Treasurer Scott Morrison has vowed to pour $24.5 billion into Australia’s infrastructure, in the Coalition’s final budget before the next federal election.
A whopping $7.8 billion of that go to Victoria, albeit that includes $5 billion in a possibly off-budget equity injection into a rail link to Melbourne Airport, which will only be provided if and when it’s matched by the state government.
Elsewhere in Victoria, there’s $1.75 billion for the North East Link, and $475 million for Monash Rail.
In WA, there’s $1.05 billion going towards the ongoing Metronet urban rail program, $944 million to bust congestion in Perth, and $560 million for Bunbury’s Outer Ring Road.
$1.8 billion has been committed to South Australia, with the majority of that going towards the North-South Corridor road project.

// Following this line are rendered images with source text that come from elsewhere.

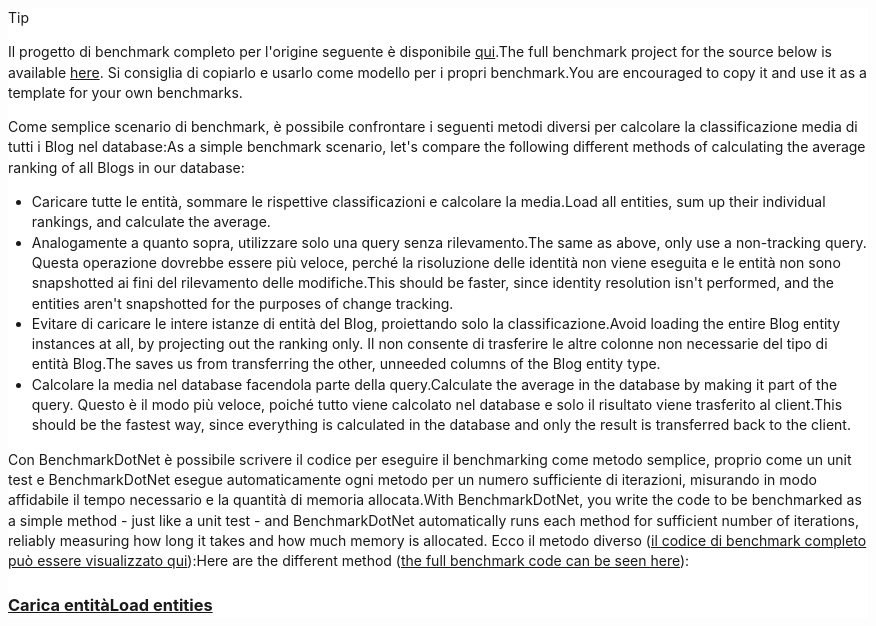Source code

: > [!TIP]
> <span data-ttu-id="c5c0c-157">Il progetto di benchmark completo per l'origine seguente è disponibile [qui](https://github.com/dotnet/EntityFramework.Docs/tree/master/samples/core/Benchmarks/AverageBlogRanking.cs).</span><span class="sxs-lookup"><span data-stu-id="c5c0c-157">The full benchmark project for the source below is available [here](https://github.com/dotnet/EntityFramework.Docs/tree/master/samples/core/Benchmarks/AverageBlogRanking.cs).</span></span> <span data-ttu-id="c5c0c-158">Si consiglia di copiarlo e usarlo come modello per i propri benchmark.</span><span class="sxs-lookup"><span data-stu-id="c5c0c-158">You are encouraged to copy it and use it as a template for your own benchmarks.</span></span>

<span data-ttu-id="c5c0c-159">Come semplice scenario di benchmark, è possibile confrontare i seguenti metodi diversi per calcolare la classificazione media di tutti i Blog nel database:</span><span class="sxs-lookup"><span data-stu-id="c5c0c-159">As a simple benchmark scenario, let's compare the following different methods of calculating the average ranking of all Blogs in our database:</span></span>

* <span data-ttu-id="c5c0c-160">Caricare tutte le entità, sommare le rispettive classificazioni e calcolare la media.</span><span class="sxs-lookup"><span data-stu-id="c5c0c-160">Load all entities, sum up their individual rankings, and calculate the average.</span></span>
* <span data-ttu-id="c5c0c-161">Analogamente a quanto sopra, utilizzare solo una query senza rilevamento.</span><span class="sxs-lookup"><span data-stu-id="c5c0c-161">The same as above, only use a non-tracking query.</span></span> <span data-ttu-id="c5c0c-162">Questa operazione dovrebbe essere più veloce, perché la risoluzione delle identità non viene eseguita e le entità non sono snapshotted ai fini del rilevamento delle modifiche.</span><span class="sxs-lookup"><span data-stu-id="c5c0c-162">This should be faster, since identity resolution isn't performed, and the entities aren't snapshotted for the purposes of change tracking.</span></span>
* <span data-ttu-id="c5c0c-163">Evitare di caricare le intere istanze di entità del Blog, proiettando solo la classificazione.</span><span class="sxs-lookup"><span data-stu-id="c5c0c-163">Avoid loading the entire Blog entity instances at all, by projecting out the ranking only.</span></span> <span data-ttu-id="c5c0c-164">Il non consente di trasferire le altre colonne non necessarie del tipo di entità Blog.</span><span class="sxs-lookup"><span data-stu-id="c5c0c-164">The saves us from transferring the other, unneeded columns of the Blog entity type.</span></span>
* <span data-ttu-id="c5c0c-165">Calcolare la media nel database facendola parte della query.</span><span class="sxs-lookup"><span data-stu-id="c5c0c-165">Calculate the average in the database by making it part of the query.</span></span> <span data-ttu-id="c5c0c-166">Questo è il modo più veloce, poiché tutto viene calcolato nel database e solo il risultato viene trasferito al client.</span><span class="sxs-lookup"><span data-stu-id="c5c0c-166">This should be the fastest way, since everything is calculated in the database and only the result is transferred back to the client.</span></span>

<span data-ttu-id="c5c0c-167">Con BenchmarkDotNet è possibile scrivere il codice per eseguire il benchmarking come metodo semplice, proprio come un unit test e BenchmarkDotNet esegue automaticamente ogni metodo per un numero sufficiente di iterazioni, misurando in modo affidabile il tempo necessario e la quantità di memoria allocata.</span><span class="sxs-lookup"><span data-stu-id="c5c0c-167">With BenchmarkDotNet, you write the code to be benchmarked as a simple method - just like a unit test - and BenchmarkDotNet automatically runs each method for sufficient number of iterations, reliably measuring how long it takes and how much memory is allocated.</span></span> <span data-ttu-id="c5c0c-168">Ecco il metodo diverso ([il codice di benchmark completo può essere visualizzato qui](https://github.com/dotnet/EntityFramework.Docs/tree/master/samples/core/Benchmarks/AverageBlogRanking.cs)):</span><span class="sxs-lookup"><span data-stu-id="c5c0c-168">Here are the different method ([the full benchmark code can be seen here](https://github.com/dotnet/EntityFramework.Docs/tree/master/samples/core/Benchmarks/AverageBlogRanking.cs)):</span></span>

### <a name="load-entities"></a>[<span data-ttu-id="c5c0c-169">Carica entità</span><span class="sxs-lookup"><span data-stu-id="c5c0c-169">Load entities</span></span>](#tab/load-entities)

New South Wales gets $1.5 billion of the budget’s infrastructure commitments, including $971 million for the Pacific Highway Coffs Harbour Bypass, and $400 million to duplicate the Port Botany Rail Line.
$5.2 billion is committed to Queensland, the majority for road construction.
On Tuesday night in Canberra, Morrison said the spending was part of the Coalition’s ten-year, $75 billion infrastructure program.
“[The Coalition’s infrastructure spending is] strengthening our economy, busting congestion in our cities, making rural roads safer and getting our products to market,” the treasurer said.
Infrastructure minister Michael McCormack said the infrastructure package “demonstrates a commitment to a credible, decade-long pipeline of infrastructure projects focused on driving economic growth, increasing productivity and connectivity and creating new employment opportunities”.
Opposition infrastructure leader Anthony Albanese trashed the Government’s infrastructure plan, however, saying the budget papers themselves revealed it was a dud.
“Every project announced in the Budget will be funded from previous allocations, putting the lie to weeks of pre-budget hyperbole in which the government pretended it planned to lift investment after years of cuts,” Albanese said in a statement.
“The infrastructure budget is a triumph of spin over substance. It does not include one extra dollar of new investment over the forward estimates.”